Provided records:
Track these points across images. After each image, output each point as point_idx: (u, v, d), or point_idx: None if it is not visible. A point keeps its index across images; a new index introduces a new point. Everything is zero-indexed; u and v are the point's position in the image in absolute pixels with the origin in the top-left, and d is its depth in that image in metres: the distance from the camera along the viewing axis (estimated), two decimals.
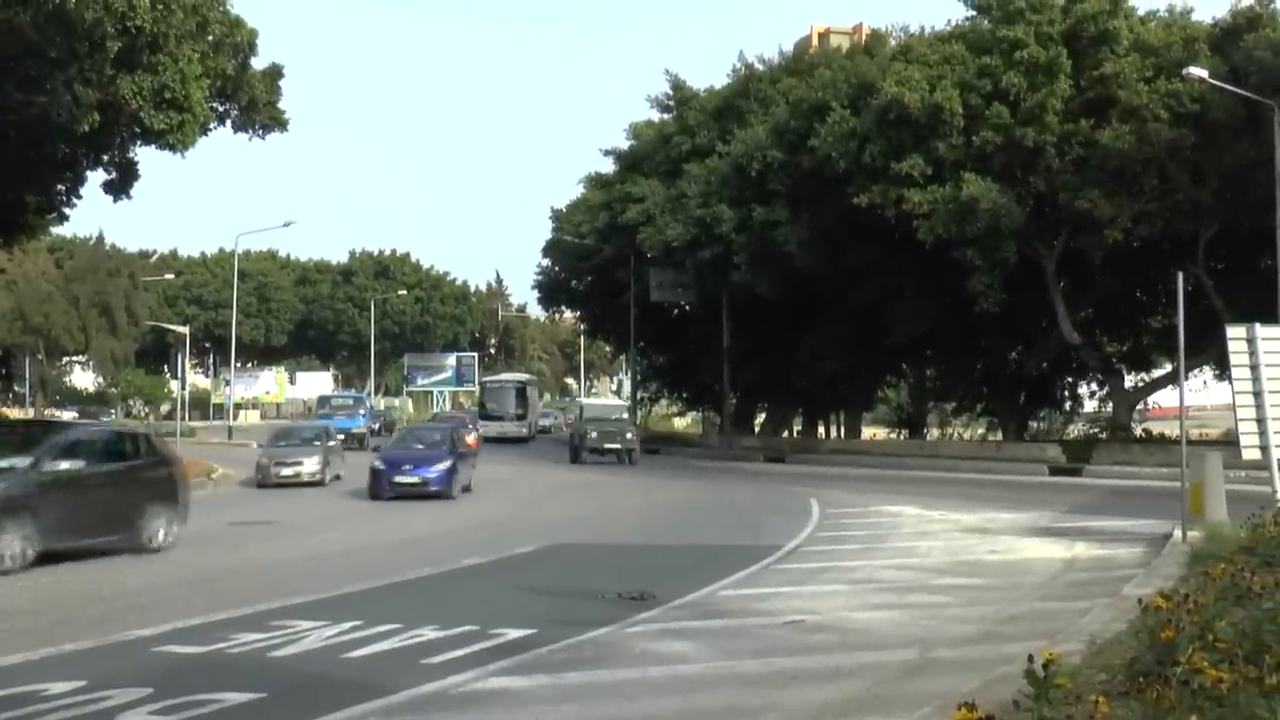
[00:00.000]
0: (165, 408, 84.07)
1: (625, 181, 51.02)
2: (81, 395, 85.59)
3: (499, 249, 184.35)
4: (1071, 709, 5.37)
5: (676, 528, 21.85)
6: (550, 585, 14.09)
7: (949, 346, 44.79)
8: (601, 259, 53.42)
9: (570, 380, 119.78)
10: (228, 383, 73.43)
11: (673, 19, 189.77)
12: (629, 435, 42.19)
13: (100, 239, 75.14)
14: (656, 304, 53.81)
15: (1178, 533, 16.11)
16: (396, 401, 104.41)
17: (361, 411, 53.00)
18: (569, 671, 9.25)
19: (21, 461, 15.13)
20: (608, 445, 41.25)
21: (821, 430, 59.33)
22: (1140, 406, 48.34)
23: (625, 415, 44.71)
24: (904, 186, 35.99)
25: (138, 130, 28.69)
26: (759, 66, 49.47)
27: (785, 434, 58.25)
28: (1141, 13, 38.36)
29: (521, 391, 63.40)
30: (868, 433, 59.75)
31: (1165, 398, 48.41)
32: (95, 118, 26.42)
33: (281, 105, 33.02)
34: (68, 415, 78.27)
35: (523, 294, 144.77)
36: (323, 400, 58.02)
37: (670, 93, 52.31)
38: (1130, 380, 45.76)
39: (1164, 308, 41.41)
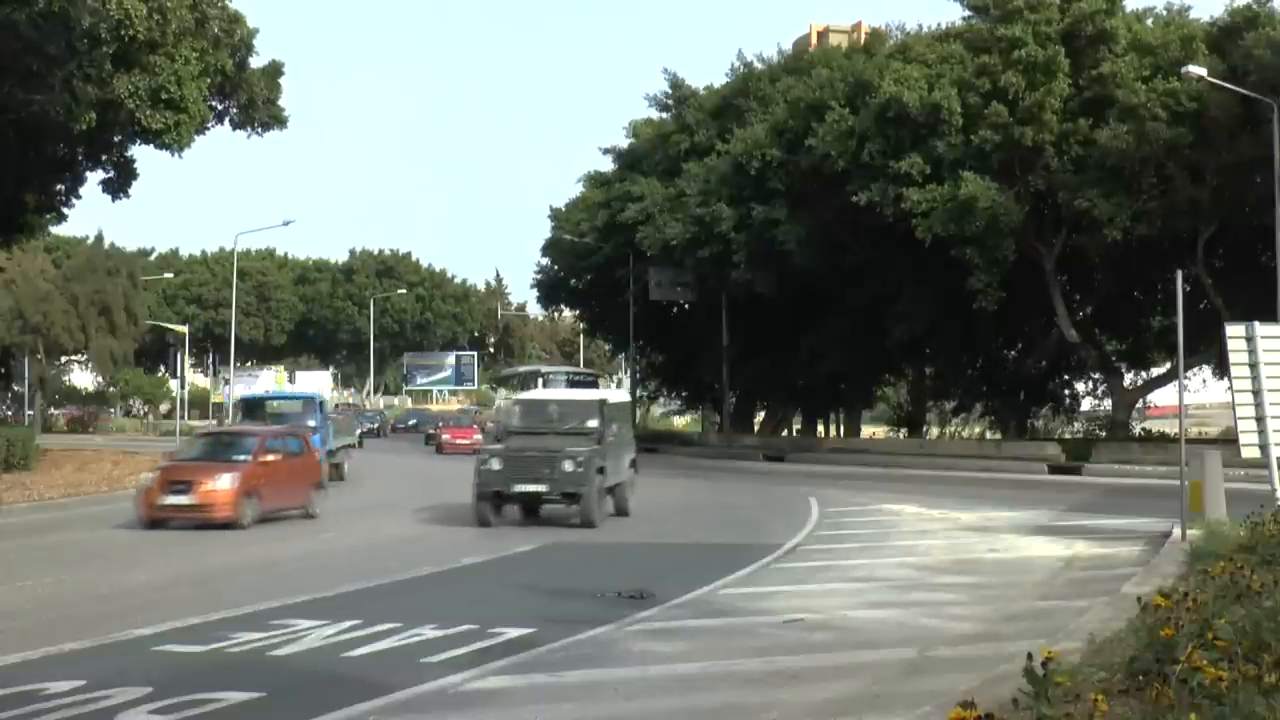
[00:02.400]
0: (164, 407, 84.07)
1: (624, 180, 50.96)
2: (80, 395, 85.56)
3: (498, 248, 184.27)
4: (1071, 707, 5.38)
5: (676, 526, 21.85)
6: (549, 584, 14.10)
7: (948, 345, 44.79)
8: (601, 258, 53.35)
9: None
10: (227, 382, 73.30)
11: (672, 17, 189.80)
12: (572, 464, 20.40)
13: (99, 238, 75.15)
14: (656, 302, 53.75)
15: (1177, 531, 16.12)
16: (395, 400, 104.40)
17: (311, 422, 29.44)
18: (568, 670, 9.26)
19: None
20: (521, 487, 20.64)
21: (821, 429, 59.30)
22: (1139, 405, 48.35)
23: (594, 422, 21.65)
24: (903, 185, 36.02)
25: (135, 130, 28.76)
26: (758, 65, 49.46)
27: (784, 433, 58.24)
28: (1138, 8, 38.51)
29: (590, 386, 52.25)
30: (867, 431, 59.71)
31: (1164, 396, 48.47)
32: (92, 117, 26.46)
33: (281, 103, 33.07)
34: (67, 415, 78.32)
35: (522, 293, 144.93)
36: (250, 405, 33.73)
37: (669, 91, 52.27)
38: (1129, 379, 45.78)
39: (1163, 306, 41.43)
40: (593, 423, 21.76)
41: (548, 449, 20.84)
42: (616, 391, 32.54)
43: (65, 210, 36.24)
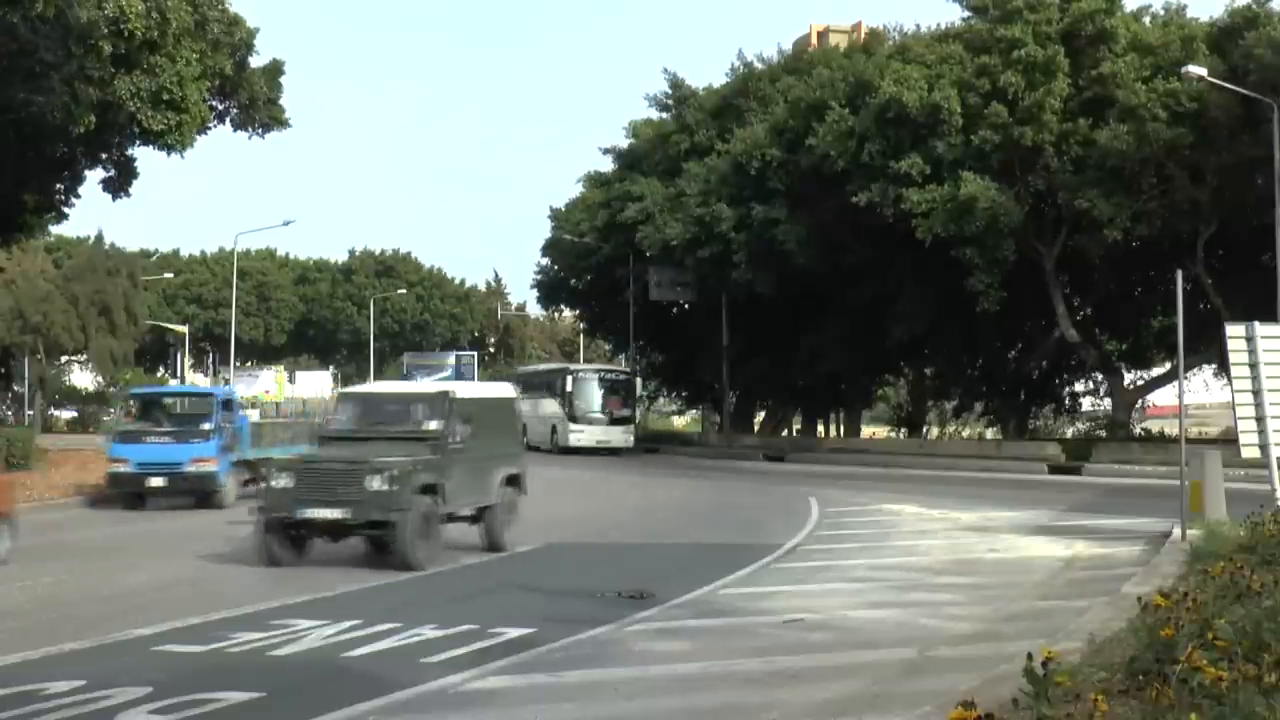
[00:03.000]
0: None
1: (624, 180, 50.99)
2: (81, 395, 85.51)
3: (498, 248, 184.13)
4: (1071, 707, 5.38)
5: (676, 526, 21.85)
6: (549, 584, 14.10)
7: (948, 345, 44.81)
8: (600, 258, 53.38)
9: None
10: (227, 382, 73.36)
11: (672, 17, 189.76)
12: (380, 480, 15.09)
13: (99, 238, 75.14)
14: (656, 302, 53.77)
15: (1177, 531, 16.12)
16: None
17: (207, 426, 24.55)
18: (568, 670, 9.26)
19: None
20: (312, 512, 15.33)
21: (821, 429, 59.35)
22: (1139, 405, 48.36)
23: (435, 424, 16.46)
24: (903, 185, 36.02)
25: (135, 130, 28.76)
26: (758, 65, 49.50)
27: (784, 433, 58.26)
28: (1135, 8, 38.47)
29: (625, 386, 51.32)
30: (867, 431, 59.75)
31: (1164, 396, 48.51)
32: (92, 119, 26.46)
33: (282, 103, 33.05)
34: (67, 415, 78.36)
35: (521, 293, 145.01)
36: (145, 401, 27.74)
37: (669, 91, 52.28)
38: (1129, 379, 45.80)
39: (1163, 306, 41.43)
40: (434, 424, 16.43)
41: (354, 459, 15.49)
42: (484, 384, 26.66)
43: (65, 210, 36.24)
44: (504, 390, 21.35)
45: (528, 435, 52.24)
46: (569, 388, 48.74)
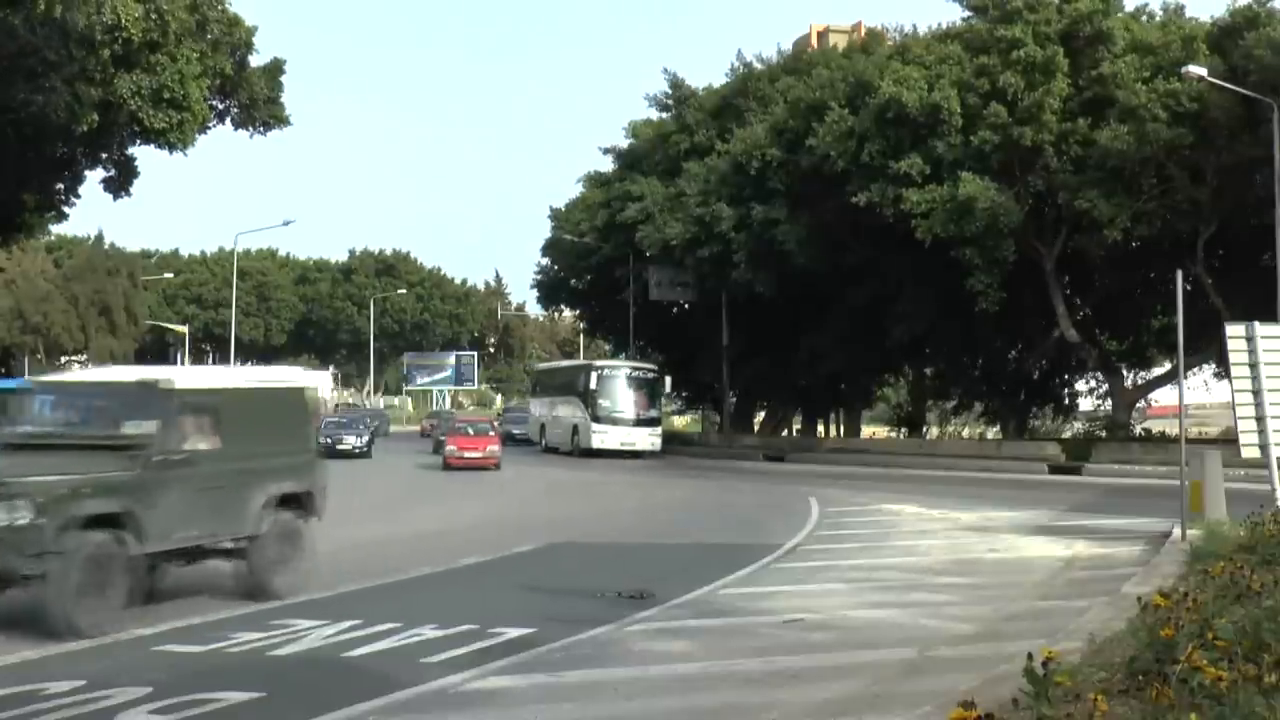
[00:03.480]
0: None
1: (624, 180, 50.99)
2: None
3: (497, 248, 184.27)
4: (1071, 707, 5.37)
5: (676, 526, 21.85)
6: (550, 584, 14.09)
7: (948, 345, 44.82)
8: (600, 258, 53.38)
9: None
10: None
11: (672, 17, 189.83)
12: (13, 512, 10.45)
13: (99, 238, 75.25)
14: (656, 302, 53.77)
15: (1177, 531, 16.12)
16: (396, 400, 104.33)
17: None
18: (568, 670, 9.26)
19: None
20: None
21: (821, 429, 59.36)
22: (1139, 405, 48.37)
23: (146, 427, 11.82)
24: (902, 186, 36.02)
25: (137, 129, 28.81)
26: (758, 65, 49.53)
27: (784, 433, 58.26)
28: (1132, 8, 38.45)
29: (652, 384, 48.16)
30: (867, 431, 59.76)
31: (1165, 396, 48.51)
32: (94, 118, 26.50)
33: (283, 100, 33.07)
34: None
35: (521, 293, 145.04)
36: None
37: (669, 91, 52.28)
38: (1129, 379, 45.81)
39: (1163, 306, 41.41)
40: (145, 427, 11.90)
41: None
42: (250, 370, 20.29)
43: (65, 210, 36.29)
44: (284, 378, 15.95)
45: (545, 437, 51.76)
46: (593, 385, 46.38)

Assignment: Each record above should be returned unchanged, except that the pictures are dropped.

Task answer:
Track these points across images. After each image, output each point as point_idx: (u, v, d), or point_idx: None if it is not visible. A point keeps its index across images; a new index introduces a new point. Everything is zero-indexed; u and v are the point's position in the image in absolute pixels with the origin in the top-left, and d is its depth in that image in metres: the distance from the camera along the viewing axis (estimated), two decimals.
[00:00.000]
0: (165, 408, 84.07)
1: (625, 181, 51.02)
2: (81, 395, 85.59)
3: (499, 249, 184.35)
4: (1071, 709, 5.37)
5: (676, 528, 21.85)
6: (550, 585, 14.09)
7: (949, 346, 44.79)
8: (601, 259, 53.42)
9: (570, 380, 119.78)
10: (228, 383, 73.43)
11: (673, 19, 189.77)
12: (629, 435, 42.19)
13: (100, 239, 75.14)
14: (656, 304, 53.81)
15: (1178, 533, 16.11)
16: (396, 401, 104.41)
17: (361, 411, 53.00)
18: (569, 671, 9.25)
19: (21, 461, 15.13)
20: (608, 445, 41.25)
21: (821, 430, 59.33)
22: (1140, 406, 48.34)
23: (625, 415, 44.71)
24: (904, 186, 35.99)
25: (138, 130, 28.69)
26: (759, 66, 49.47)
27: (785, 434, 58.25)
28: (1141, 13, 38.36)
29: (521, 391, 63.40)
30: (868, 433, 59.75)
31: (1165, 398, 48.41)
32: (95, 118, 26.42)
33: (281, 105, 33.02)
34: (68, 415, 78.27)
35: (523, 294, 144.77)
36: (323, 400, 58.02)
37: (670, 93, 52.31)
38: (1130, 380, 45.76)
39: (1164, 308, 41.41)
[00:02.400]
0: (164, 407, 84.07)
1: (624, 180, 50.96)
2: (80, 395, 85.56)
3: (498, 248, 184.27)
4: (1071, 707, 5.38)
5: (676, 526, 21.85)
6: (549, 584, 14.10)
7: (948, 345, 44.79)
8: (601, 258, 53.35)
9: None
10: (227, 382, 73.30)
11: (672, 17, 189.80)
12: (572, 464, 20.40)
13: (99, 238, 75.15)
14: (656, 302, 53.75)
15: (1177, 531, 16.12)
16: (395, 400, 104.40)
17: (311, 422, 29.44)
18: (568, 670, 9.26)
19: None
20: (521, 487, 20.64)
21: (821, 429, 59.30)
22: (1139, 405, 48.35)
23: (594, 422, 21.65)
24: (903, 185, 36.02)
25: (135, 130, 28.76)
26: (758, 65, 49.46)
27: (784, 433, 58.24)
28: (1138, 8, 38.51)
29: (590, 386, 52.25)
30: (867, 431, 59.71)
31: (1164, 396, 48.47)
32: (92, 117, 26.46)
33: (281, 103, 33.07)
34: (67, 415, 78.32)
35: (522, 293, 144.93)
36: (250, 405, 33.73)
37: (669, 91, 52.27)
38: (1129, 379, 45.78)
39: (1163, 306, 41.43)
40: (593, 423, 21.76)
41: (548, 449, 20.84)
42: (616, 391, 32.54)
43: (65, 210, 36.24)
[00:03.000]
0: None
1: (624, 180, 50.99)
2: (81, 395, 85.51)
3: (498, 248, 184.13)
4: (1071, 707, 5.38)
5: (676, 526, 21.85)
6: (549, 584, 14.10)
7: (948, 345, 44.81)
8: (600, 258, 53.38)
9: None
10: (227, 382, 73.36)
11: (672, 17, 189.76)
12: (380, 480, 15.09)
13: (99, 238, 75.14)
14: (656, 302, 53.77)
15: (1177, 531, 16.12)
16: None
17: (207, 426, 24.55)
18: (568, 670, 9.26)
19: None
20: (312, 512, 15.33)
21: (821, 429, 59.35)
22: (1139, 405, 48.36)
23: (435, 424, 16.46)
24: (903, 185, 36.02)
25: (135, 130, 28.76)
26: (758, 65, 49.50)
27: (784, 433, 58.26)
28: (1135, 8, 38.47)
29: (625, 386, 51.32)
30: (867, 431, 59.75)
31: (1164, 396, 48.51)
32: (92, 119, 26.46)
33: (282, 103, 33.05)
34: (67, 415, 78.36)
35: (521, 293, 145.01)
36: (145, 401, 27.74)
37: (669, 91, 52.28)
38: (1129, 379, 45.80)
39: (1163, 306, 41.43)
40: (434, 424, 16.43)
41: (354, 459, 15.49)
42: (484, 384, 26.66)
43: (65, 210, 36.24)
44: (504, 390, 21.35)
45: (528, 435, 52.24)
46: (569, 388, 48.74)
[00:03.480]
0: None
1: (624, 180, 50.99)
2: None
3: (497, 248, 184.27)
4: (1071, 707, 5.37)
5: (676, 526, 21.85)
6: (550, 584, 14.09)
7: (948, 345, 44.82)
8: (600, 258, 53.38)
9: None
10: None
11: (672, 17, 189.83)
12: (13, 512, 10.45)
13: (99, 238, 75.25)
14: (656, 302, 53.77)
15: (1177, 531, 16.12)
16: (396, 400, 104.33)
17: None
18: (568, 670, 9.26)
19: None
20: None
21: (821, 429, 59.36)
22: (1139, 405, 48.37)
23: (146, 427, 11.82)
24: (902, 186, 36.02)
25: (137, 129, 28.81)
26: (758, 65, 49.53)
27: (784, 433, 58.26)
28: (1132, 8, 38.45)
29: (652, 384, 48.16)
30: (867, 431, 59.76)
31: (1165, 396, 48.51)
32: (94, 118, 26.50)
33: (283, 100, 33.07)
34: None
35: (521, 293, 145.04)
36: None
37: (669, 91, 52.28)
38: (1129, 379, 45.81)
39: (1163, 306, 41.41)
40: (145, 427, 11.90)
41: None
42: (250, 370, 20.29)
43: (65, 210, 36.29)
44: (284, 378, 15.95)
45: (545, 437, 51.76)
46: (593, 385, 46.38)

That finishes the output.